Illini's Groce has high expectations
Illinois coach John Groce said Friday he doesn’t plan on minimizing his recruiting expectations or have a patient approach when it comes to rebuilding the Illini program just because he’s in his first season.
Bradley Leeb/US PresswireWhen it comes to recruiting, John Groce is talking big.
Groce, who was hired in March to replace former Illinois coach Bruce Weber, secured two transfers (Sam McLaurin from Coastal Carolina and Rayvonte Rice from Drake) in his 2012 class and already has two commitments (center Maverick Morgan and shooting guard Malcolm Hill) in his 2013 class.
Groce will hit the recruiting trail again next week when the July recruiting period begins on July 11. He will be looking to fill three more spots in the 2013 class and as he described “put the hammer down” on the 2014 and 2015 classes.
“From the standpoint, we came here to put us in the best position to get this thing done as quickly as possible,” Groce said by phone on Friday. “I’m not really a patient guy. I didn’t come into this position thinking this is going to take us this long. That’s not my mindset.
“For us, it’s matter of getting the right guys to fit the way we play, to fit what we’re about on and off the court. We’re looking for good fits and good players. I anticipate to move forward with the last three spots we have remaining (in 2013.) I’m not letting us settle saying, ‘Hey, we got the job in April.’ Our staff has done a great job. We’re working at it and grinding it.”
Groce said one of the priorities for the recruiting class will be a point guard. Tracy Abrams, who will be a sophomore, is the lone point guard on the current roster. Weber had secured commitments from Class of 2012 point guard Michael Orris and Class of 2013 point guard Jalen James, but both players decided to go difference directions.
“Tracy is going to be a big part to what we do,” Groce said. “He is. When you look at the roster, he’s the only point guard on our roster. We need one. We’re going to do our very best to find a point guard who fits our style of play, how we attack and how aggressive we are.
“The thing I’ve learned is you can try to put guys in situations and try to teach them decision-making. The guys I’ve had that were the best at decision-making, at different speeds and gears, ability to make guys better and connect guys, that’s almost a trait you have before you arrive. You think about D.J. Cooper (who he coached at Ohio), Mike Conley (who he coached at Ohio State), you put them in any situation and you can’t speed them up. They were going to play at their own pace no matter what you did.”
Groce said the Illini started behind the ball in recruiting the elite players in the 2013 class because they’ve had less time to develop relationships, but he did believe the Illini were progressing in their pursuits.

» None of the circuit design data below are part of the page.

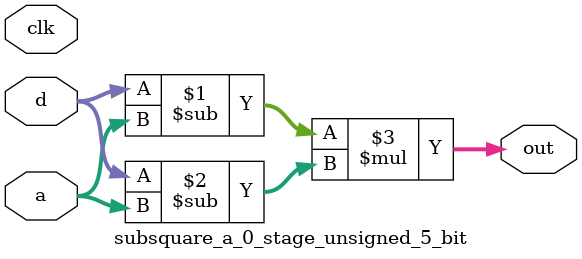
<source format=sv>
(* use_dsp = "yes" *) module subsquare_a_0_stage_unsigned_5_bit(
	input  [4:0] a,
	input  [4:0] d,
	output [4:0] out,
	input clk);

	assign out = (d - a) * (d - a);
endmodule

</source>
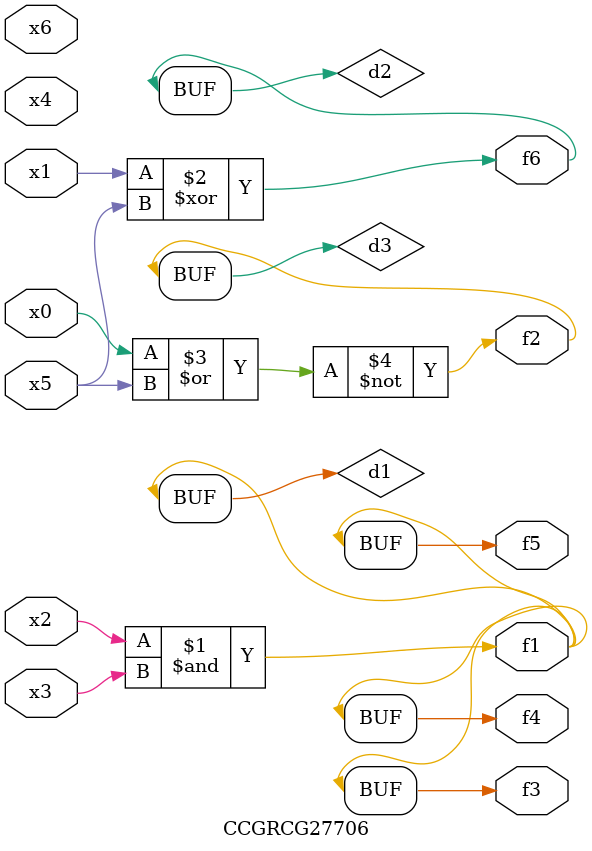
<source format=v>
module CCGRCG27706(
	input x0, x1, x2, x3, x4, x5, x6,
	output f1, f2, f3, f4, f5, f6
);

	wire d1, d2, d3;

	and (d1, x2, x3);
	xor (d2, x1, x5);
	nor (d3, x0, x5);
	assign f1 = d1;
	assign f2 = d3;
	assign f3 = d1;
	assign f4 = d1;
	assign f5 = d1;
	assign f6 = d2;
endmodule

</source>
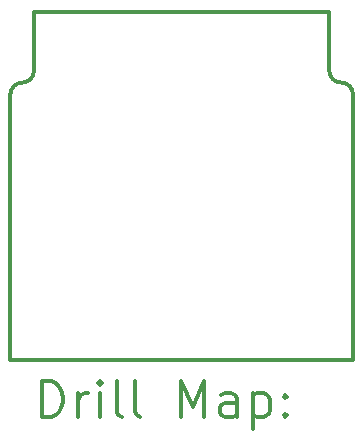
<source format=gbr>
%FSLAX45Y45*%
G04 Gerber Fmt 4.5, Leading zero omitted, Abs format (unit mm)*
G04 Created by KiCad (PCBNEW 5.1.12-84ad8e8a86~92~ubuntu20.04.1) date 2022-05-26 21:25:54*
%MOMM*%
%LPD*%
G01*
G04 APERTURE LIST*
%TA.AperFunction,Profile*%
%ADD10C,0.300000*%
%TD*%
%ADD11C,0.200000*%
%ADD12C,0.300000*%
G04 APERTURE END LIST*
D10*
X10045000Y-3508000D02*
G75*
G02*
X9945000Y-3608000I-100000J0D01*
G01*
X9845000Y-3708000D02*
G75*
G02*
X9945000Y-3608000I100000J0D01*
G01*
X10045000Y-3508000D02*
X10045000Y-3008000D01*
X9845000Y-3708000D02*
X9845000Y-5958000D01*
X10045000Y-3008000D02*
X12545000Y-3008000D01*
X12545000Y-3008000D02*
X12545000Y-3508000D01*
X12645000Y-3608000D02*
G75*
G02*
X12545000Y-3508000I0J100000D01*
G01*
X12645000Y-3608000D02*
G75*
G02*
X12745000Y-3708000I0J-100000D01*
G01*
X12745000Y-3708000D02*
X12745000Y-5958000D01*
X12745000Y-5958000D02*
X9845000Y-5958000D01*
D11*
D12*
X10116428Y-6438714D02*
X10116428Y-6138714D01*
X10187857Y-6138714D01*
X10230714Y-6153000D01*
X10259286Y-6181571D01*
X10273571Y-6210143D01*
X10287857Y-6267286D01*
X10287857Y-6310143D01*
X10273571Y-6367286D01*
X10259286Y-6395857D01*
X10230714Y-6424429D01*
X10187857Y-6438714D01*
X10116428Y-6438714D01*
X10416428Y-6438714D02*
X10416428Y-6238714D01*
X10416428Y-6295857D02*
X10430714Y-6267286D01*
X10445000Y-6253000D01*
X10473571Y-6238714D01*
X10502143Y-6238714D01*
X10602143Y-6438714D02*
X10602143Y-6238714D01*
X10602143Y-6138714D02*
X10587857Y-6153000D01*
X10602143Y-6167286D01*
X10616428Y-6153000D01*
X10602143Y-6138714D01*
X10602143Y-6167286D01*
X10787857Y-6438714D02*
X10759286Y-6424429D01*
X10745000Y-6395857D01*
X10745000Y-6138714D01*
X10945000Y-6438714D02*
X10916428Y-6424429D01*
X10902143Y-6395857D01*
X10902143Y-6138714D01*
X11287857Y-6438714D02*
X11287857Y-6138714D01*
X11387857Y-6353000D01*
X11487857Y-6138714D01*
X11487857Y-6438714D01*
X11759286Y-6438714D02*
X11759286Y-6281571D01*
X11745000Y-6253000D01*
X11716428Y-6238714D01*
X11659286Y-6238714D01*
X11630714Y-6253000D01*
X11759286Y-6424429D02*
X11730714Y-6438714D01*
X11659286Y-6438714D01*
X11630714Y-6424429D01*
X11616428Y-6395857D01*
X11616428Y-6367286D01*
X11630714Y-6338714D01*
X11659286Y-6324429D01*
X11730714Y-6324429D01*
X11759286Y-6310143D01*
X11902143Y-6238714D02*
X11902143Y-6538714D01*
X11902143Y-6253000D02*
X11930714Y-6238714D01*
X11987857Y-6238714D01*
X12016428Y-6253000D01*
X12030714Y-6267286D01*
X12045000Y-6295857D01*
X12045000Y-6381571D01*
X12030714Y-6410143D01*
X12016428Y-6424429D01*
X11987857Y-6438714D01*
X11930714Y-6438714D01*
X11902143Y-6424429D01*
X12173571Y-6410143D02*
X12187857Y-6424429D01*
X12173571Y-6438714D01*
X12159286Y-6424429D01*
X12173571Y-6410143D01*
X12173571Y-6438714D01*
X12173571Y-6253000D02*
X12187857Y-6267286D01*
X12173571Y-6281571D01*
X12159286Y-6267286D01*
X12173571Y-6253000D01*
X12173571Y-6281571D01*
M02*

</source>
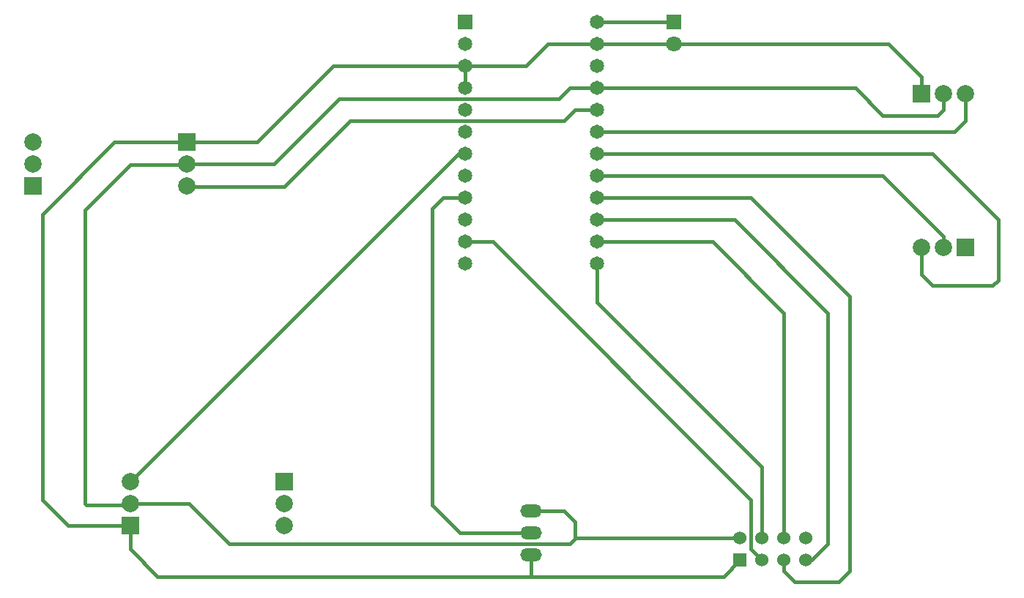
<source format=gbl>
G04 Layer: BottomLayer*
G04 EasyEDA Pro v2.2.37.3, 2025-05-01 14:47:59*
G04 Gerber Generator version 0.3*
G04 Scale: 100 percent, Rotated: No, Reflected: No*
G04 Dimensions in millimeters*
G04 Leading zeros omitted, absolute positions, 4 integers and 5 decimals*
%FSLAX45Y45*%
%MOMM*%
%ADD10R,1.524X1.524*%
%ADD11C,1.524*%
%ADD12R,1.651X1.651*%
%ADD13C,1.651*%
%ADD14R,1.8X1.8*%
%ADD15C,1.8*%
%ADD16O,2.49999X1.5*%
%ADD17C,2.0*%
%ADD18R,2.0X2.0*%
%ADD19R,2.0X2.0*%
%ADD20R,2.0X2.0*%
%ADD21C,0.381*%
G75*


G04 Pad Start*
G54D10*
G01X2420795Y-2159000D03*
G54D11*
G01X2420795Y-1905000D03*
G01X2674795Y-2159000D03*
G01X2674795Y-1905000D03*
G01X2928795Y-2159000D03*
G01X2928795Y-1905000D03*
G01X3182795Y-2159000D03*
G01X3182795Y-1905000D03*
G54D12*
G01X-754205Y4064000D03*
G54D13*
G01X-754205Y3810000D03*
G01X-754205Y3302000D03*
G01X-754205Y3048000D03*
G01X-754205Y2794000D03*
G01X-754205Y2540000D03*
G01X-754205Y2286000D03*
G01X-754205Y2032000D03*
G01X-754205Y1778000D03*
G01X-754205Y1524000D03*
G01X-754205Y1270000D03*
G01X769795Y1270000D03*
G01X769795Y1524000D03*
G01X769795Y1778000D03*
G01X769795Y2032000D03*
G01X769795Y2286000D03*
G01X769795Y2540000D03*
G01X769795Y2794000D03*
G01X769795Y3048000D03*
G01X769795Y3302000D03*
G01X769795Y3556000D03*
G01X769795Y3810000D03*
G01X769795Y4064000D03*
G01X-754205Y3556000D03*
G54D14*
G01X1658795Y4064000D03*
G54D15*
G01X1658795Y3810000D03*
G54D16*
G01X7795Y-2095500D03*
G01X7795Y-1841500D03*
G01X7795Y-1587500D03*
G54D17*
G01X-4624212Y-1508519D03*
G01X-2846238Y-1508519D03*
G01X-4624238Y-1254506D03*
G54D18*
G01X-4624238Y-1762506D03*
G01X-2846238Y-1254506D03*
G54D17*
G01X-2846238Y-1762506D03*
G01X-3972156Y2421611D03*
G01X-5750131Y2421611D03*
G01X-3972131Y2167598D03*
G54D19*
G01X-3972131Y2675598D03*
G01X-5750131Y2167598D03*
G54D17*
G01X-5750131Y2675598D03*
G54D20*
G01X4516295Y3238500D03*
G54D17*
G01X4770282Y3238475D03*
G01X5024295Y3238500D03*
G01X4516295Y1460500D03*
G01X4770282Y1460500D03*
G54D20*
G01X5024295Y1460500D03*
G04 Pad End*

G04 Track Start*
G54D21*
G01X769795Y4064000D02*
G01X1658795Y4064000D01*
G01X-3972156Y2421611D02*
G01X-2968094Y2421611D01*
G01X-2214705Y3175000D01*
G01X-3972131Y2675598D02*
G01X-3158607Y2675598D01*
G01X-2278205Y3556000D02*
G01X-754205Y3556000D01*
G01X-3158607Y2675598D02*
G01X-2278205Y3556000D01*
G01X-754205Y3556000D02*
G01X-55705Y3556000D01*
G01X198295Y3810000D01*
G01X769795Y3810000D01*
G01X-754205Y3302000D02*
G01X-754205Y3556000D01*
G01X-2087705Y2921000D02*
G01X-2849705Y2159000D01*
G01X-3963533Y2159000D01*
G01X-3972131Y2167598D01*
G01X-4624212Y-1508519D02*
G01X-4639694Y-1524000D01*
G01X-5135705Y-1524000D01*
G01X-5153666Y-1506039D01*
G01X-5153666Y1887039D01*
G01X-4627705Y2413000D01*
G01X-3980767Y2413000D01*
G01X-3972156Y2421611D01*
G01X-4809607Y2675598D02*
G01X-3972131Y2675598D01*
G01X-5643705Y1841500D02*
G01X-4809607Y2675598D01*
G01X-5643705Y-1460500D02*
G01X-5643705Y1841500D01*
G01X-4624238Y-1254506D02*
G01X-829732Y2540000D01*
G01X-754205Y2540000D01*
G01X-3944686Y-1508519D02*
G01X-4624212Y-1508519D01*
G01X-3484705Y-1968500D02*
G01X-3944686Y-1508519D01*
G01X769795Y3810000D02*
G01X1658795Y3810000D01*
G01X769795Y2286000D02*
G01X4071795Y2286000D01*
G01X4770295Y1587500D01*
G01X4770295Y1460513D01*
G01X769795Y2540000D02*
G01X4643295Y2540000D01*
G01X5405295Y1778000D01*
G01X5405295Y1079500D01*
G01X5341795Y1016000D01*
G01X4643295Y1016000D01*
G01X4516295Y1143000D01*
G01X4516295Y1460500D01*
G01X769795Y2794000D02*
G01X4897295Y2794000D01*
G01X5024295Y2921000D01*
G01X5024295Y3238500D01*
G01X1658795Y3810000D02*
G01X4135295Y3810000D01*
G01X4516295Y3429000D02*
G01X4516295Y3238500D01*
G01X4135295Y3810000D02*
G01X4516295Y3429000D01*
G01X2674795Y-2159000D02*
G01X2547795Y-2032000D01*
G01X3246295Y-2159000D02*
G01X3182795Y-2159000D01*
G01X3436795Y-1968500D02*
G01X3246295Y-2159000D01*
G01X2357295Y1778000D02*
G01X3436795Y698500D01*
G01X769795Y1778000D02*
G01X2357295Y1778000D01*
G01X3436795Y698500D02*
G01X3436795Y-1968500D01*
G01X2103295Y1524000D02*
G01X769795Y1524000D01*
G01X2928795Y698500D02*
G01X2103295Y1524000D01*
G01X2928795Y-1905000D02*
G01X2928795Y698500D01*
G01X2674795Y-1079500D02*
G01X769795Y825500D01*
G01X769795Y1270000D01*
G01X2674795Y-1079500D02*
G01X2674795Y-1905000D01*
G01X2547795Y-1460500D02*
G01X-436705Y1524000D01*
G01X2547795Y-1460500D02*
G01X2547795Y-2032000D01*
G01X-436705Y1524000D02*
G01X-754205Y1524000D01*
G01X-754205Y2032000D02*
G01X-1008205Y2032000D01*
G01X-1135205Y1905000D01*
G01X-1135205Y-1524000D02*
G01X-817705Y-1841500D01*
G01X-1135205Y1905000D02*
G01X-1135205Y-1524000D01*
G01X-4627705Y-2032000D02*
G01X-4627705Y-1765973D01*
G01X-4624238Y-1762506D01*
G01X2420795Y-2159000D02*
G01X2230295Y-2349500D01*
G01X-4310205Y-2349500D02*
G01X-4627705Y-2032000D01*
G01X-4624238Y-1762506D02*
G01X-5341699Y-1762506D01*
G01X-5643705Y-1460500D01*
G01X769795Y3302000D02*
G01X3754295Y3302000D01*
G01X4071795Y2984500D01*
G01X4706795Y2984500D01*
G01X4770295Y3048000D01*
G01X4770295Y3238462D01*
G01X769795Y2032000D02*
G01X2547795Y2032000D01*
G01X3690795Y889000D01*
G01X3690795Y-2286000D01*
G01X3563795Y-2413000D01*
G01X3055795Y-2413000D01*
G01X2928795Y-2286000D02*
G01X2928795Y-2159000D01*
G01X3055795Y-2413000D02*
G01X2928795Y-2286000D01*
G01X-2214705Y3175000D02*
G01X325295Y3175000D01*
G01X452295Y3302000D01*
G01X769795Y3302000D01*
G01X769795Y3048000D02*
G01X515795Y3048000D01*
G01X388795Y2921000D01*
G01X-2087705Y2921000D01*
G01X7795Y-1587500D02*
G01X388795Y-1587500D01*
G01X515795Y-1714500D01*
G01X515795Y-1901736D01*
G01X519059Y-1905000D01*
G01X2420795Y-1905000D01*
G01X519059Y-1905000D02*
G01X455559Y-1968500D01*
G01X-3484705Y-1968500D02*
G01X455559Y-1968500D01*
G01X-817705Y-1841500D02*
G01X7795Y-1841500D01*
G01X7795Y-2095500D02*
G01X7795Y-2343124D01*
G01X14171Y-2349500D01*
G01X2230295Y-2349500D02*
G01X14171Y-2349500D01*
G01X-4310205Y-2349500D01*
G04 Track End*

M02*


</source>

“I think it’s not easy, but we’ve made up a lot of ground,” Groce said. “I think we’re grinding it out. We’ve developed some relationships and continue to work on some and make some we’ve had prior even better. We’re worked at really hard, put us in the position we’re in the game, but it’s not easy. When you have the change you just had, it’s not easy. As my dad said, everything worthwhile in life isn’t easy. It’s a challenge.”
Groce was hopeful the addition of assistant coach Paris Parham, a Chicago native and former Illinois State assistant coach, would help the Illini’s recruiting in Chicago. Parham replaced Isaac Chew, who left Illinois for Marquette. Illinois assistant Jamall Walker also has Chicago recruiting ties.
“Jamall has done an excellent job,” Groce said. “We’ve been in Chicago as a staff at Ohio. We’ve been there before we hired Paris. He adds another level. He’s from there. He has connections and relationships there. People will embrace him because he’s one of theirs. We’re going to continue to build relationships, and Paris is going to help us in that.”